The HIAPER Airborne Radiation Package (HARP) instrumentation is a comprehensive atmospheric radiation suite to measure spectrally resolved actinic flux and horizontally stabilized irradiance. HARP was developed in a collaborative effort between NCAR, the University of Colorado, the Leibniz-Institute for Tropospheric Research, Metcon, Inc and Enviscope GmbH. The package is part of the HIAPER Aircraft Instrumentation Solicitation (HAIS), funded by NSF. Aircraft deployments include the NSF/NCAR GV and C-130 aircraft.
The actinic flux instruments were recently upgraded to allow for faster time response, noise reduction, improved reliability and long-term stability. The upgrades included improved spectrometers, modern electronics, temperature control, a compact NUC computer, and updated data acquisition and control software.
The irradiance instruments are operated as a collaboration between the ARIM group and Dr. Sebastian Schmidt at the University of Colorado.
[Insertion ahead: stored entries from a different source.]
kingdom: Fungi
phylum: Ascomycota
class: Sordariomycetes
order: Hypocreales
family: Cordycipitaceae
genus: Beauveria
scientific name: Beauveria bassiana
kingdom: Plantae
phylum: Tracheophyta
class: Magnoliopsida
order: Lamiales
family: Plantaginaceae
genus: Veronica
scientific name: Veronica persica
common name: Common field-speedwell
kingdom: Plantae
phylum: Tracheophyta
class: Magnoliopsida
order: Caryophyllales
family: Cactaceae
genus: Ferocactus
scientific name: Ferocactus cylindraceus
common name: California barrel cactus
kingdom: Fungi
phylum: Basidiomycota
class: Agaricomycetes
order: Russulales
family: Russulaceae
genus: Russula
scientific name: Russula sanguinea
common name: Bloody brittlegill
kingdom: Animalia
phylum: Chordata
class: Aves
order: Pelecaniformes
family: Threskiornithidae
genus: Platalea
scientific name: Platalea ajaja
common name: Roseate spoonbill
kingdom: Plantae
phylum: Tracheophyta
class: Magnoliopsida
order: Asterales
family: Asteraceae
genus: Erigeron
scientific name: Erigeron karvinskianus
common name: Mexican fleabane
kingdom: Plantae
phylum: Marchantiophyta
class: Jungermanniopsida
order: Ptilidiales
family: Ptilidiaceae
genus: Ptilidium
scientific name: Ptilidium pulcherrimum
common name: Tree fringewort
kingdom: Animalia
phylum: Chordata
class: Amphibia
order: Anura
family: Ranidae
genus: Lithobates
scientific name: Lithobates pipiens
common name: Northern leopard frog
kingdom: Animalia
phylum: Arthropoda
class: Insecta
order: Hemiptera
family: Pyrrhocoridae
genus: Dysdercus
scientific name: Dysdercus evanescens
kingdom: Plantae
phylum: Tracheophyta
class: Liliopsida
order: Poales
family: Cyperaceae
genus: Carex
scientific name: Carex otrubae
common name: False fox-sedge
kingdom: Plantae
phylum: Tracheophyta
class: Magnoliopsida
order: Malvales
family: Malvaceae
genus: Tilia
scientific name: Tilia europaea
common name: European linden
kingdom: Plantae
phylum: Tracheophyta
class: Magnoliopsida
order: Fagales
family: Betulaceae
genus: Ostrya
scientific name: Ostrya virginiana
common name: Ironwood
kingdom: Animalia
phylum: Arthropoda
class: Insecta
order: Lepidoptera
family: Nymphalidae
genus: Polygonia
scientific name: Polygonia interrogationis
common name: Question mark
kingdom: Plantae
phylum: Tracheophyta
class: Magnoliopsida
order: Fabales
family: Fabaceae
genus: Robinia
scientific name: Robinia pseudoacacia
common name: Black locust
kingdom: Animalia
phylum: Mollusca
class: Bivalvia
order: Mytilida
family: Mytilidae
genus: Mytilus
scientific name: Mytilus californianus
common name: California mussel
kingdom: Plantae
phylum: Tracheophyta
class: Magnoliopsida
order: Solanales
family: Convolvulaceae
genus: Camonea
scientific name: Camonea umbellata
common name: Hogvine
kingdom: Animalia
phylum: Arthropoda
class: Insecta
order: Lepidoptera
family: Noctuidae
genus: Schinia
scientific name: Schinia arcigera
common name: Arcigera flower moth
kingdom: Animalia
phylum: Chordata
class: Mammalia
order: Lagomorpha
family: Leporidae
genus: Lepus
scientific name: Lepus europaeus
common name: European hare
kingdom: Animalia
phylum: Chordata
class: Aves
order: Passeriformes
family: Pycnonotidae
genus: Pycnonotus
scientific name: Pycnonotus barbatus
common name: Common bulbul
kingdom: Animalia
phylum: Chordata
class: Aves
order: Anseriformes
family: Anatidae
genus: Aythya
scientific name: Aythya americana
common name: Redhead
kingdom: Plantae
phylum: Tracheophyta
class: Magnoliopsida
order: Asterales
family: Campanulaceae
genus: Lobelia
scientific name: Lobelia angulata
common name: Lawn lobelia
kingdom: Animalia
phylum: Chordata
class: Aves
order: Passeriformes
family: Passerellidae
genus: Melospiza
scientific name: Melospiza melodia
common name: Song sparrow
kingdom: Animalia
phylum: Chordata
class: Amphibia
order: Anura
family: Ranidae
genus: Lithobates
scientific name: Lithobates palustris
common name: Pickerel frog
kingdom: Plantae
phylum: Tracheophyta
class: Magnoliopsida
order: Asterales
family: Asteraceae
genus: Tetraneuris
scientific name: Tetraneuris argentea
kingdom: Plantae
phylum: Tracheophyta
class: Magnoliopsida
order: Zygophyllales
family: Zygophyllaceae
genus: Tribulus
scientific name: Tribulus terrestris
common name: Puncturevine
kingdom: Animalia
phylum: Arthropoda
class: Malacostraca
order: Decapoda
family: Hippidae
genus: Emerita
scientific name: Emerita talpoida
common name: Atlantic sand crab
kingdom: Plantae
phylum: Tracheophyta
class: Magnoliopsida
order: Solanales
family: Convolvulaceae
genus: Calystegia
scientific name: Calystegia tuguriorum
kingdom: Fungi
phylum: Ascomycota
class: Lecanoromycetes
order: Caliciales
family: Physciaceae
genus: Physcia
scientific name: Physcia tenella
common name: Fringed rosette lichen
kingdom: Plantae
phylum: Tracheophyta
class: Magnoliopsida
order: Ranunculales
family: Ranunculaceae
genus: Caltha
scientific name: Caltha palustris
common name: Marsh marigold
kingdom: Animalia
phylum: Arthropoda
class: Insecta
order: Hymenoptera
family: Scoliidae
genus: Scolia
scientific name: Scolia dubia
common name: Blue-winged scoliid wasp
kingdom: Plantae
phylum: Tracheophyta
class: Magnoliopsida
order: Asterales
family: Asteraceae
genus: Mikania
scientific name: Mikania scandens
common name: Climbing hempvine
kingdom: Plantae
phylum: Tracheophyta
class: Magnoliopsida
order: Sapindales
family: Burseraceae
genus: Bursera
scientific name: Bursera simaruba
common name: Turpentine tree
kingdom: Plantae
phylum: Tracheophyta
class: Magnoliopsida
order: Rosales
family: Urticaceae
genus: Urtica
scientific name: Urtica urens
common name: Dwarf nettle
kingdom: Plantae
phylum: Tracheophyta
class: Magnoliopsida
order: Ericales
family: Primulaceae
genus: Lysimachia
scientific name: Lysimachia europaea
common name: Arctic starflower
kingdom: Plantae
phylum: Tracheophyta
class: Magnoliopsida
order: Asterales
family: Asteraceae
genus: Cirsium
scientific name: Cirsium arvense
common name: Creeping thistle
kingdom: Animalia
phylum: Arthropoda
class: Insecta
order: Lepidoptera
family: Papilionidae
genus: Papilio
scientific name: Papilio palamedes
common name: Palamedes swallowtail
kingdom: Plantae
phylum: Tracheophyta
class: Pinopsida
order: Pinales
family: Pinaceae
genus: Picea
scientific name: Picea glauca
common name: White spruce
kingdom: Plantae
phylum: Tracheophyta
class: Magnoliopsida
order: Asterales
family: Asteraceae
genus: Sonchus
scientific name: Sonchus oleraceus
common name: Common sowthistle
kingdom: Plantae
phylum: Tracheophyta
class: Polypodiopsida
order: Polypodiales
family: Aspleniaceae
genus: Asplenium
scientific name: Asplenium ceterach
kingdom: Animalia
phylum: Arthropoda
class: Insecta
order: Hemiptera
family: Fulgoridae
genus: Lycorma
The ARIM group is responsible for the instrumentation and field measurements. This includes maintenance, calibration, deployment and calculation of down- and up-welling irradiance. The CU team then processes the calibrated irradiance for products related to the Earth’s energy budget including net irradiance, spectral absorption, aerosol and surface characteristics, and albedo.
The Charged-coupled device Actinic Flux Spectroradiometers (CAFS) instruments were designed and developed in the ARIM laboratory for aircraft and ground-based operations. The instruments measure spectrally resolved down- and up-welling in situ ultraviolet and visible actinic flux from approximately 280-650 nm. Aircraft deployments include the NASA DC-8 and WB-57 aircraft. Previous scanning instruments also flew on the NASA P-3B and NOAA WP-3D aircraft.
Figure 1. CAFS zenith and nadir (downwelling and upwelling) optics on the NASA DC-8 aircraft in Broomfield, CO during the ATom campaign.
Figure 2. HARP zenith (downwelling) optics on the NSF/NCAR GV aircraft in Salina, KS during the NSF DC3 campaign.
Figure 3. CAFS zenith and nadir (downwelling and upwelling) optics on the NASA WB-57 aircraft in Houston, TX during the AVE-Houston campaign.
Figure 4. Downwelling optics in Utqiaġvik, Alaska during the OASIS campaign.